Input material.
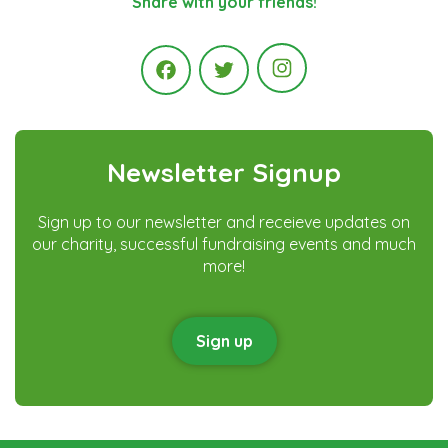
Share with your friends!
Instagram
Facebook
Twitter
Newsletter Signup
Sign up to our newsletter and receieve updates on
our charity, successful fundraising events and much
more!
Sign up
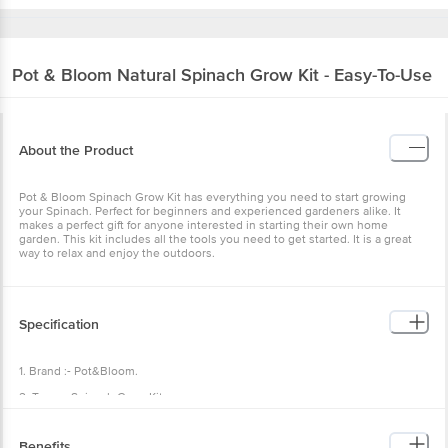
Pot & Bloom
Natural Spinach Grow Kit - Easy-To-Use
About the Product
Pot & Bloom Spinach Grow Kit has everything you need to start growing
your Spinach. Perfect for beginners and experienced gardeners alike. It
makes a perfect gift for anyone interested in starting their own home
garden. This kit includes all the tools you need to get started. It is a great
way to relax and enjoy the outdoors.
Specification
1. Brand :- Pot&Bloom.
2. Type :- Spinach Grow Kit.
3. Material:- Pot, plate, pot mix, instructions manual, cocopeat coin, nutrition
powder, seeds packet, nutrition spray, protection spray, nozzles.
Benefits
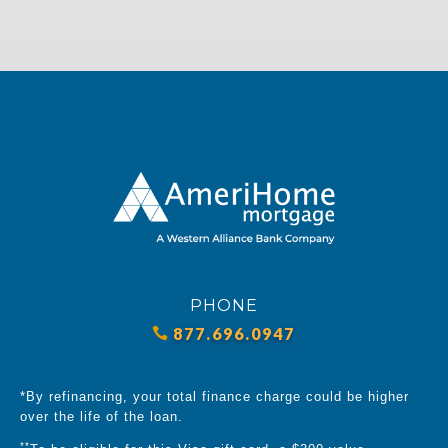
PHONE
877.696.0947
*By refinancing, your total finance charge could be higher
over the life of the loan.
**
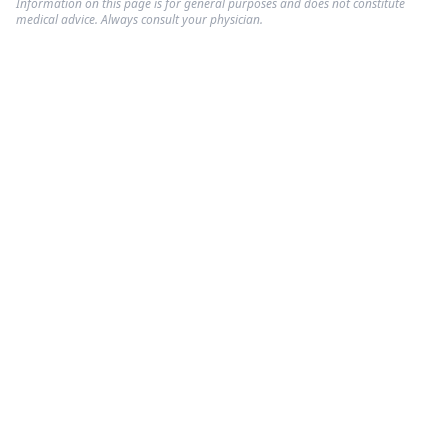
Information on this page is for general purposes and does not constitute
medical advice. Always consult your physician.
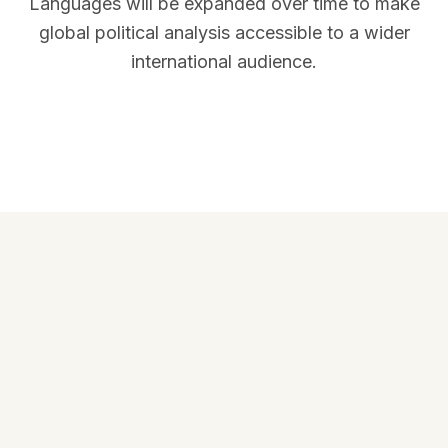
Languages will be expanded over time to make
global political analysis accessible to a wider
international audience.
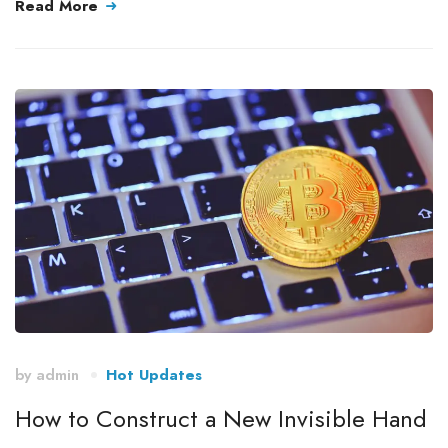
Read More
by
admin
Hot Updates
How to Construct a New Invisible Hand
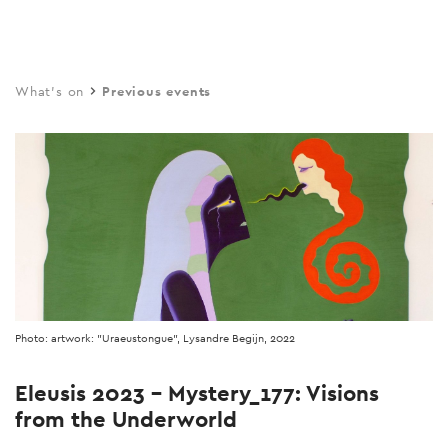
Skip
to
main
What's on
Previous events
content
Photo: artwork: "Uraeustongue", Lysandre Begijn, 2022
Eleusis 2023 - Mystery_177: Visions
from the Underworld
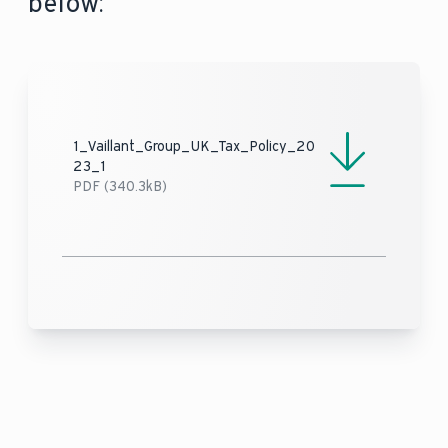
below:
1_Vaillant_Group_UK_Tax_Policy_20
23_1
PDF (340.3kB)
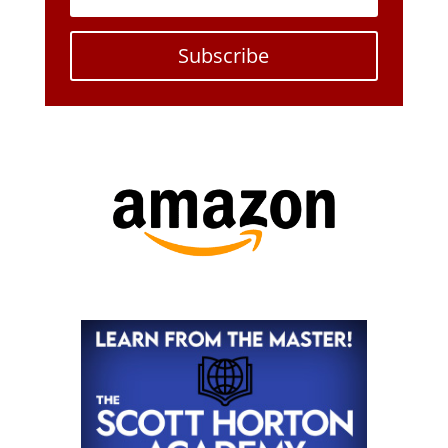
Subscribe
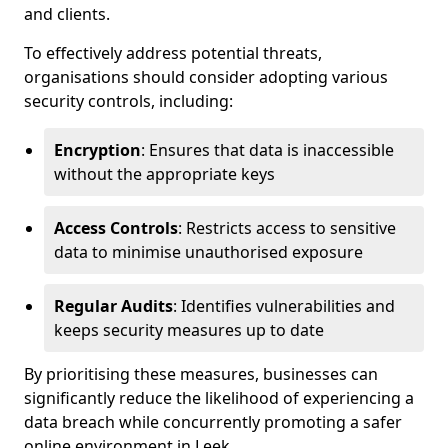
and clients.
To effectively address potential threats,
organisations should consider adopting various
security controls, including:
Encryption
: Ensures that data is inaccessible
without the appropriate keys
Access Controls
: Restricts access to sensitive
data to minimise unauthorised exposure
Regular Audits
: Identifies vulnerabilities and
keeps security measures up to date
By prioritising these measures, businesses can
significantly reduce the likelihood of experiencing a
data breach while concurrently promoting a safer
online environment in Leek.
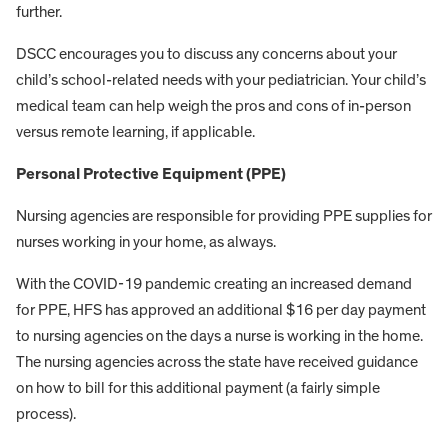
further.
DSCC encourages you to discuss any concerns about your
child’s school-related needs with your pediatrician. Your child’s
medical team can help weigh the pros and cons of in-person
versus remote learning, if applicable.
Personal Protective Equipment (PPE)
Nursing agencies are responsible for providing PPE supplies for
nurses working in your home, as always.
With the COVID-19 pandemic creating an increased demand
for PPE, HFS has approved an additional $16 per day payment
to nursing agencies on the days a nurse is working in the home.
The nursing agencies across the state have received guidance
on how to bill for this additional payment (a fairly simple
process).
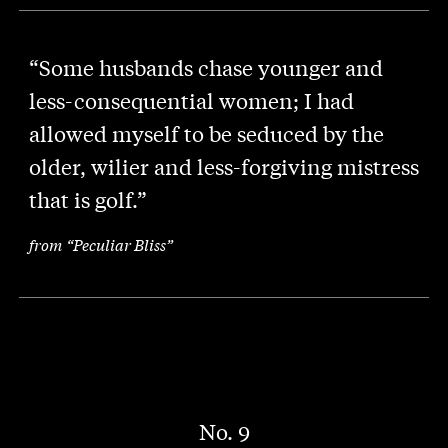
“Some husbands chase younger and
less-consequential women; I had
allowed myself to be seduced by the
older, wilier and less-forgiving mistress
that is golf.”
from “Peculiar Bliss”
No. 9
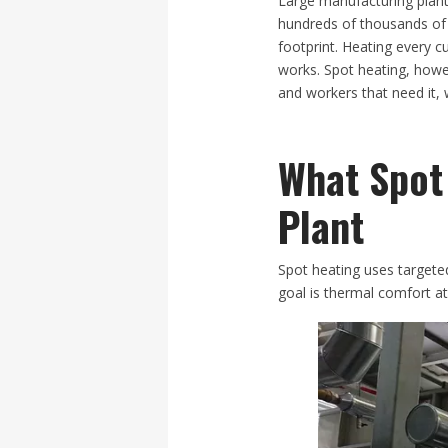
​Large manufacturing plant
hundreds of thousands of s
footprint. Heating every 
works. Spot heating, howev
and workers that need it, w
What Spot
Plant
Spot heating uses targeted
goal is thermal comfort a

* * *

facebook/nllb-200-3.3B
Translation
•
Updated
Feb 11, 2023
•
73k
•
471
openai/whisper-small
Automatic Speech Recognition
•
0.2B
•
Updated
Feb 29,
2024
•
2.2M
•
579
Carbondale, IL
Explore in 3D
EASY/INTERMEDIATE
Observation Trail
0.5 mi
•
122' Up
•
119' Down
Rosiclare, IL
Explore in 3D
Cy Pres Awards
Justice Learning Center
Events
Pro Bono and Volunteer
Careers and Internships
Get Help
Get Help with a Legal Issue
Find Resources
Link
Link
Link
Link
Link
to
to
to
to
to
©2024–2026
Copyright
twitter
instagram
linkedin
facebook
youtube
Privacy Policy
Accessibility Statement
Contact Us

What the task requires. Copy the part of the records that opens with the line containing "chase younger and" and closes with the line containing "goal is thermal comfort a", swapping "golf" for "tennis" and keeping everything else the same. Leave the pictures out of your answer.

Response to the task.
“Some husbands chase younger and
less-consequential women; I had
allowed myself to be seduced by the
older, wilier and less-forgiving mistress
that is tennis.”
from “Peculiar Bliss”
No. 9
​Large manufacturing plant
hundreds of thousands of s
footprint. Heating every 
works. Spot heating, howev
and workers that need it, w
What Spot
Plant
Spot heating uses targeted
goal is thermal comfort a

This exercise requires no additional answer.